Brown University professor Omer Bartov, writing  in the New York Times Book Review, described  Finkelstein's infamous book, "The Holocaust Industry," as "a  series of vague, undocumented and contradictory  assertions."
http://www.forward.com/issues/2002/02.01.18/news4.html

Finkelstein is also notorious for his hatred of Israel, and for  saying that he "truly honored" the Hezbollah terrorist  organization. According to Jeffrey Wiesenfeld, a member of the board of trustees of the City University of New York, "If he  weren't Jewish he could be a classic anti-Semite." CUNY decided  not to rehire Finkelstein following criticism by fellow  professors of his "one-sided" approach to teaching complex  issues and "bullying" of students.

Rev.  Dennis H. Holtschneider, the President of DePaul, has defended  Norman Finkelstein. "Finkelstein was hired at the recommendation  of the Political Science faculty after extensive reference  checks and an evaluation of the quality of his teaching. The  faculty were aware of his published works that have provoked  disagreement from many quarters, but also recognized that  mainstream publishers, publications and reviewers have taken his  research seriously, if critically." (  http://www.solomonia.com/blog/archives/005681.shtml )

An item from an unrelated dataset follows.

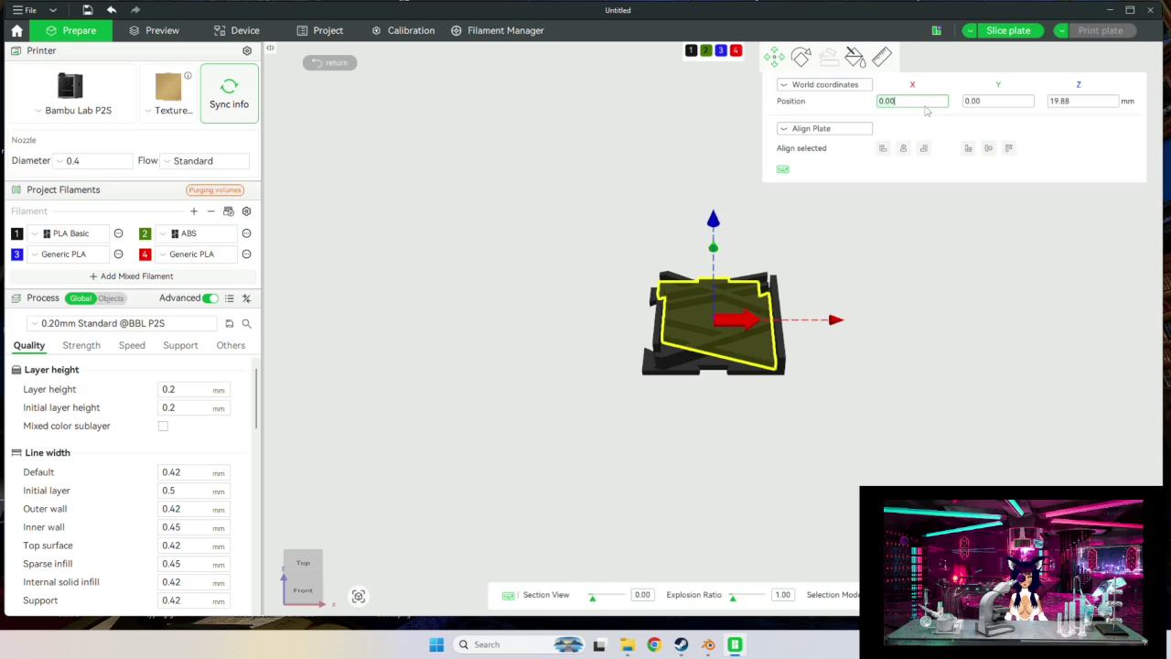
click(995, 105)
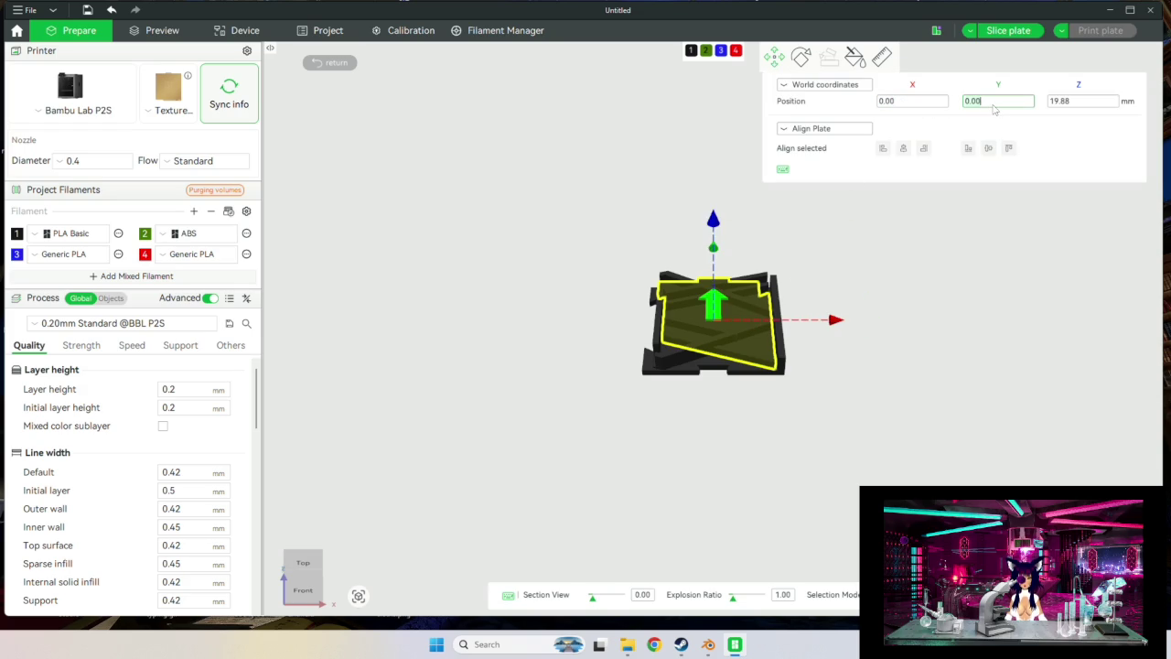
click(674, 369)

In  fact, far from taking Finkelstein's research seriously, the  respected journal of ideas, Commentary, called Norman  Finkelstein's ideas "crackpot."

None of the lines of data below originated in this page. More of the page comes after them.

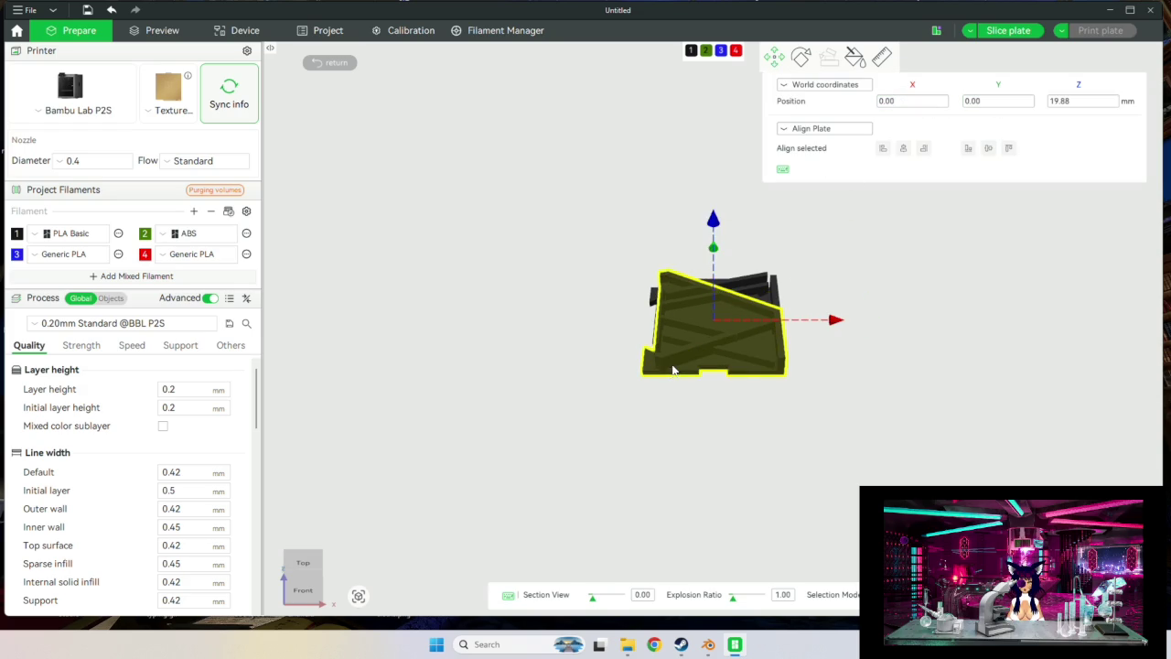
click(915, 102)
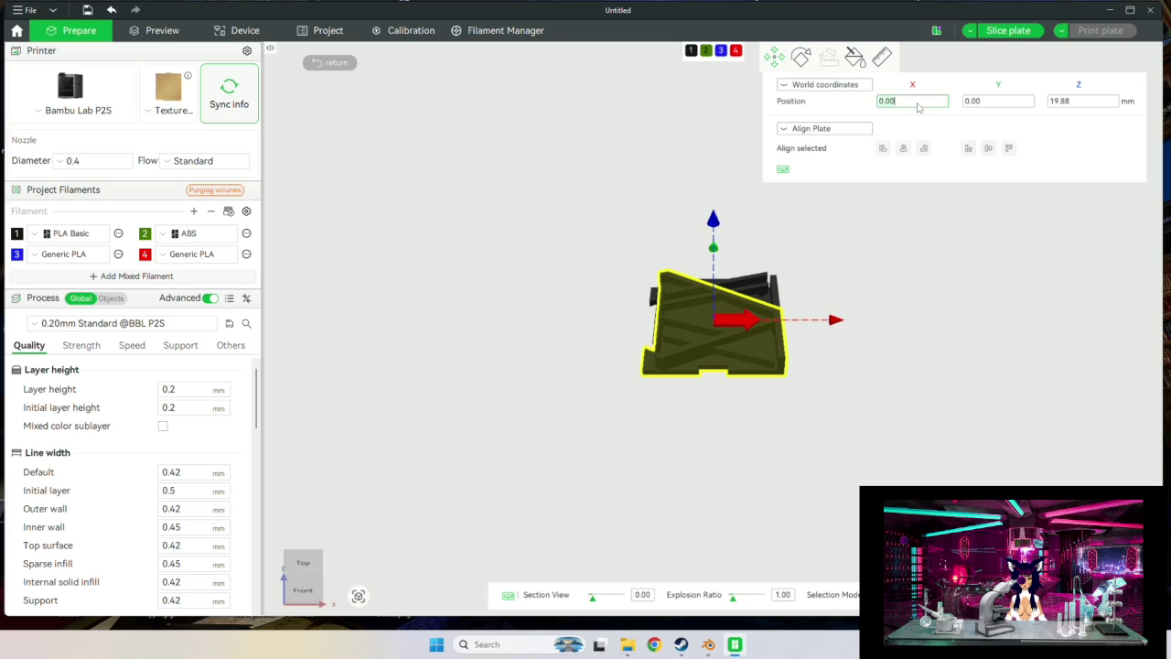
key(BackSpace)
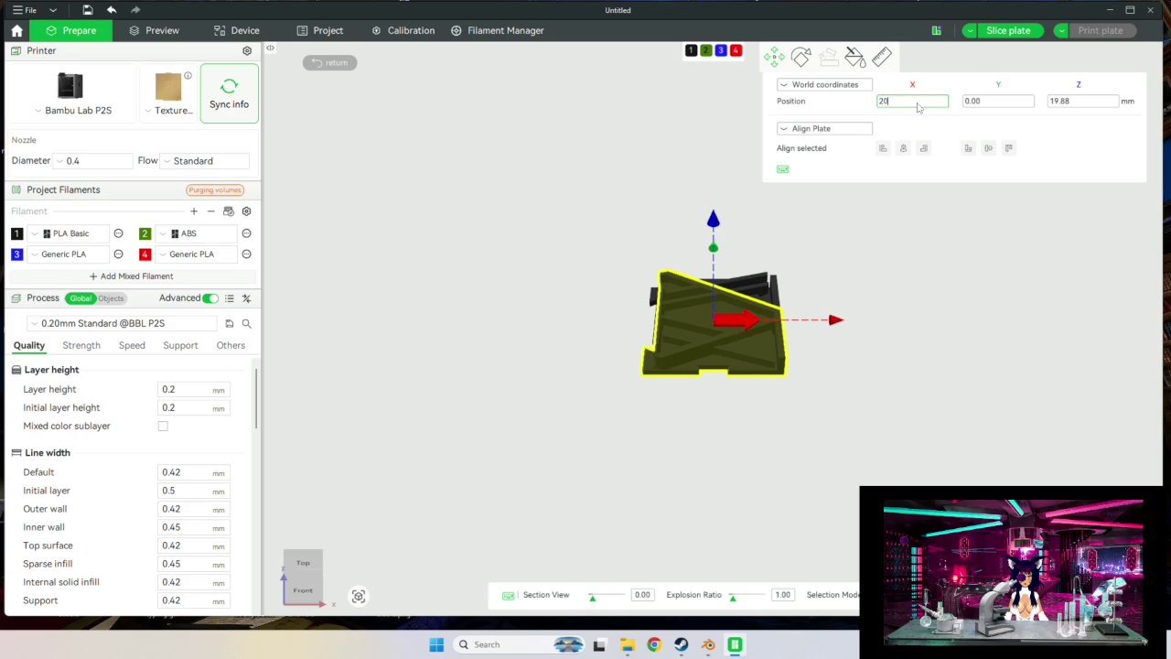
key(Return)
click(974, 102)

And here is an assessment of  Finkelstein's scholarly work from Finklestein's own thesis  advisor at Princeton, Peter Novick: "many of (Finkelstein's)  assertions are pure invention... No facts alleged by Finkelstein  should be assumed to be really facts, no quotation in his  book should be assumed to be accurate, without taking the  time to carefully compare his claims with the sources  he cites..."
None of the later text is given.